Innovation boosts productivity, creates more and better jobs, enhances competitiveness and grows an economy.
From 1964 to 2005, 65 per cent of Australia’s economic growth per capita came from improvements in capital and labour – thanks to innovation.
Yet, Australia has one of the lowest rates of start-up formation in the world. Less than one in two Australian firms identify themselves as innovators. And just 1.5 per cent developed “new to the world” innovations in 2011, compared to between 10 to 40 per cent in other OECD countries.
What’s worse, more than 60 per cent of Australian innovators kept innovations within the company.
As a result, some of our best and brightest are moving overseas to places like Hong Kong and Singapore to start their own businesses.
If Australia is to remain a prosperous and competitive nation in a digital future, something needs to change.

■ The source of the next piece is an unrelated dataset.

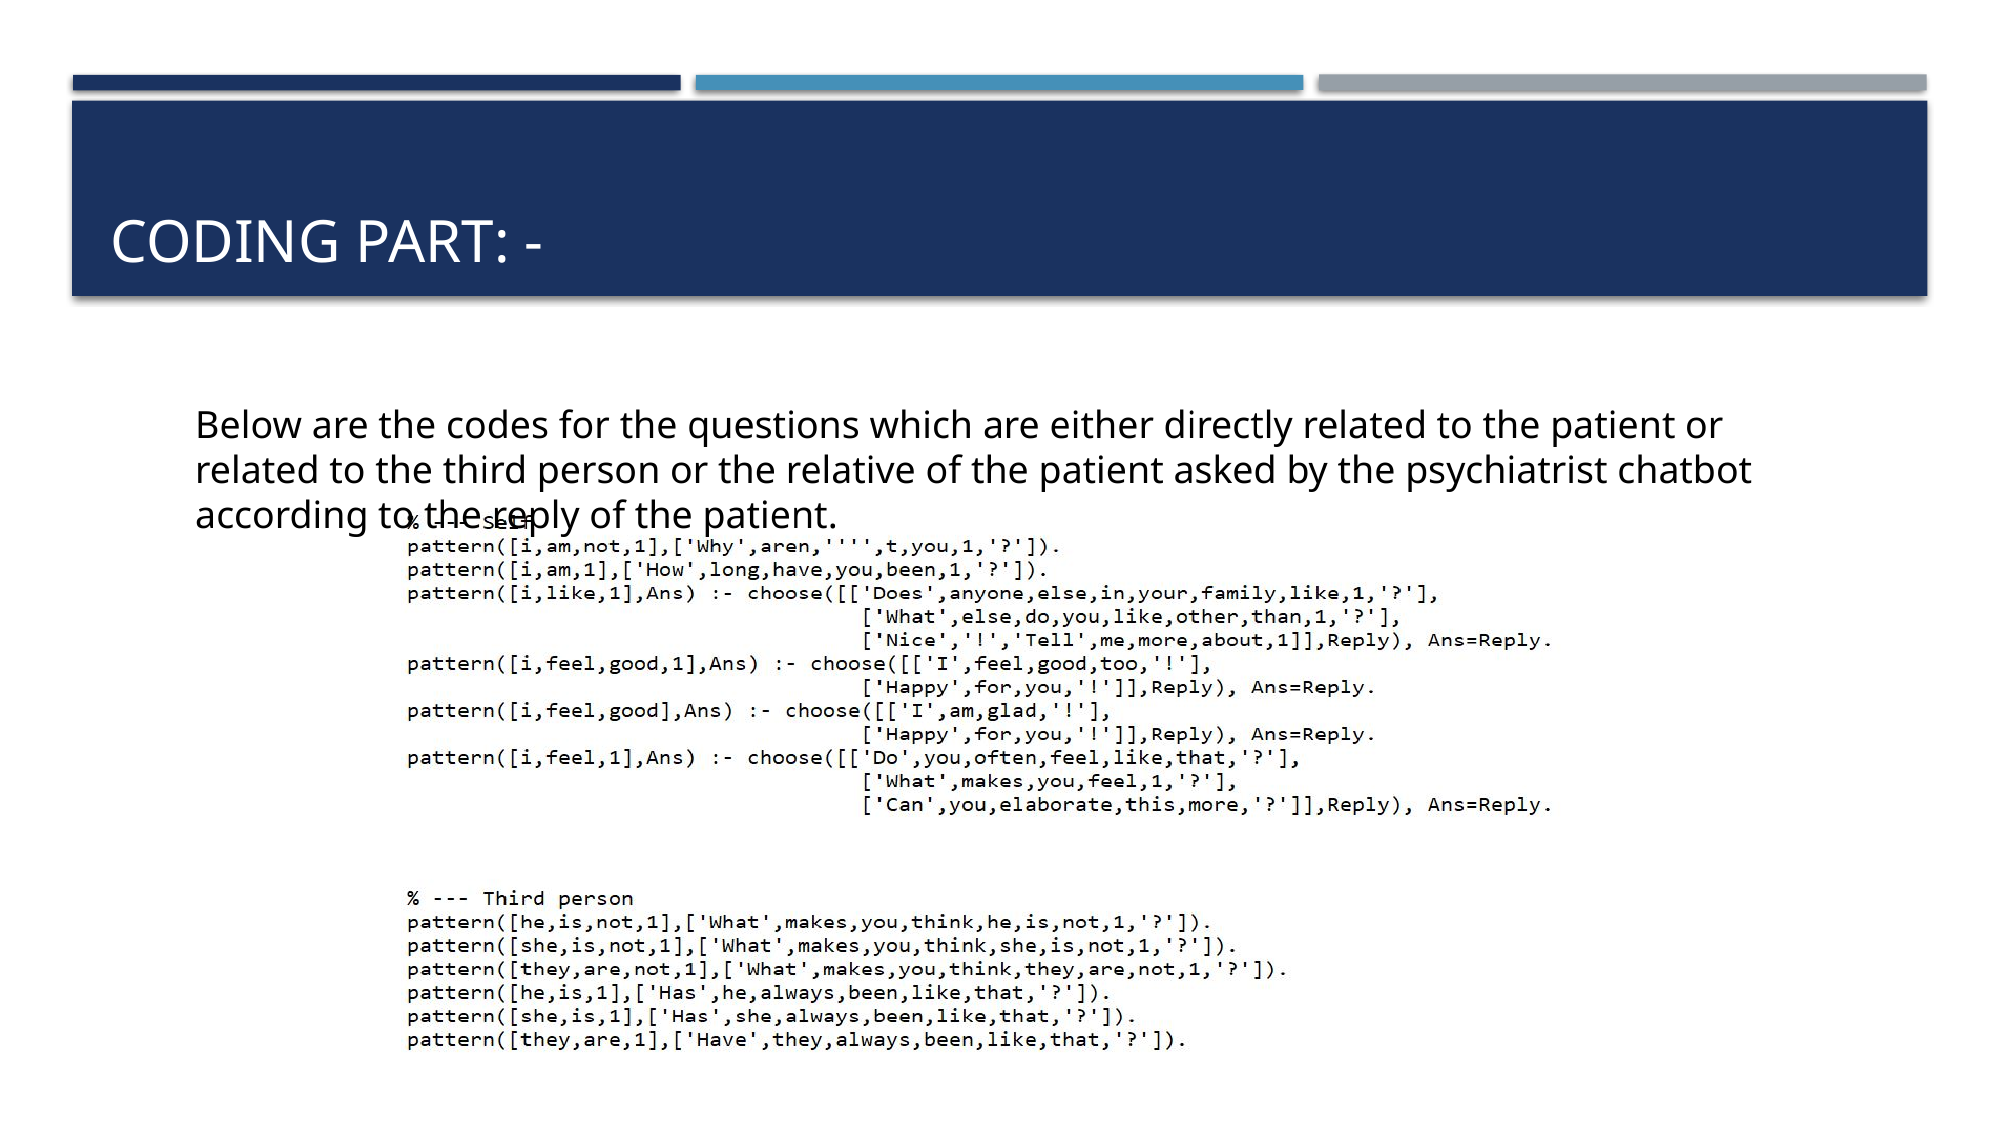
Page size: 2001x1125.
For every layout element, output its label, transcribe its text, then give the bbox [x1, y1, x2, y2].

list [401, 502, 1651, 1067]
text_box Below are the codes for the questions which are either directly related to the patient or related to the third person or the relative of the patient asked by the psychiatrist chatbot according to the reply of the patient. [180, 393, 1807, 544]
title Coding part: - [95, 115, 1905, 282]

And the Federal Opposition acknowledges this. Over the last two years, we have created a suite of policies that will drive a new generation of innovators, risk-takers and wealth-creators.
Our policies include:
- creating a Startup Year at universities so students can develop their ideas, get business know-how and connect with finance
- creating two new visa classes to attract the best global entrepreneurial talent to help build Australia’s growing startup ecosystem
- creating a new platform for government to engage our best and brightest minds in solving public policy problems, based on the US Government’s challenge.gov
- establishing an Innovation Investment Partnership, which brings together venture capital, superannuation funds and startup stakeholders to identify and overcome barriers to investment and
- developing a National Digital Workforce Plan
Australians are bright and creative and we’re not afraid to take risks. It’s up to government to create the right environment for innovation and entrepreneurship to flourish.
The future of our nation depends on it.
And to those talented Australian expatriates living in Hong Kong, we want you back.